• [PROBLEM TO SOLVE] Here is a block of records. Copy every line in it that includes "errors".

• [INPUT MATERIAL]
○ ○ ○ ○ ○

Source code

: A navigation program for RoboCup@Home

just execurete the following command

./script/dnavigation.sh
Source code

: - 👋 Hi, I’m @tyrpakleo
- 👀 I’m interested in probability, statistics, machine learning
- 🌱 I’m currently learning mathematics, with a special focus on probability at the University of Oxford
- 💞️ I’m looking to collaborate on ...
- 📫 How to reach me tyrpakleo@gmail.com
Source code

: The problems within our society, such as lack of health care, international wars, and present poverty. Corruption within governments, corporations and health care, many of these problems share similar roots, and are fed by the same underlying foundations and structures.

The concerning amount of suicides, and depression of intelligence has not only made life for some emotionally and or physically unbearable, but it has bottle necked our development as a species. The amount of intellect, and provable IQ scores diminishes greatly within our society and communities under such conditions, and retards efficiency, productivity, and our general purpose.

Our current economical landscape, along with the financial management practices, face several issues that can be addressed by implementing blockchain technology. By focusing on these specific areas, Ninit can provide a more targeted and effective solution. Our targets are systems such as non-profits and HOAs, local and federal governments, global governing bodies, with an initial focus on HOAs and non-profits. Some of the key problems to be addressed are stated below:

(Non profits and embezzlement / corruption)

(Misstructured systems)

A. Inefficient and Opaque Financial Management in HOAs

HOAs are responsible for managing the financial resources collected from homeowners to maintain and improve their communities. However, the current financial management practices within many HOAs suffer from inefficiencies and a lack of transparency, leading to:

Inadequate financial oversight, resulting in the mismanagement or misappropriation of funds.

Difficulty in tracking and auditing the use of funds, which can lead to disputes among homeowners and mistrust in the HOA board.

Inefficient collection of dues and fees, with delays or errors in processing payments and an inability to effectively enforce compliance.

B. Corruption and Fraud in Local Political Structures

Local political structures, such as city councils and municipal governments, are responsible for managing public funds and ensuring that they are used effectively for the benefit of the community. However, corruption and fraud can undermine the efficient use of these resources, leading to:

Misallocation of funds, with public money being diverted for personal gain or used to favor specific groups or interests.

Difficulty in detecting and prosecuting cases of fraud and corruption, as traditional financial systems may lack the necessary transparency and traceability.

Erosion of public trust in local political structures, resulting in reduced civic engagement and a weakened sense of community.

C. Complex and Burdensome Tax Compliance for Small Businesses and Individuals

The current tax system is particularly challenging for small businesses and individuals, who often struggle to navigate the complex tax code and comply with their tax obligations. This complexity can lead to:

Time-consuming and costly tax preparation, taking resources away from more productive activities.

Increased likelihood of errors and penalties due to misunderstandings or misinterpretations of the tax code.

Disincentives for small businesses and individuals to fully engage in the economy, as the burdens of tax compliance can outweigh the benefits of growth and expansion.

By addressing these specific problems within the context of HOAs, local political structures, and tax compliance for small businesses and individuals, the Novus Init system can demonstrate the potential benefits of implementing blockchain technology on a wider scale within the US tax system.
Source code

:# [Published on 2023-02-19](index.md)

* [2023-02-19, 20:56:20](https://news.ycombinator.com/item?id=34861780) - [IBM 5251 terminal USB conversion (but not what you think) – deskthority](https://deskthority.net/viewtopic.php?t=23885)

○ ○ ○ ○ ○

• [THE COMPLETED TASK]
Inefficient collection of dues and fees, with delays or errors in processing payments and an inability to effectively enforce compliance.
Increased likelihood of errors and penalties due to misunderstandings or misinterpretations of the tax code.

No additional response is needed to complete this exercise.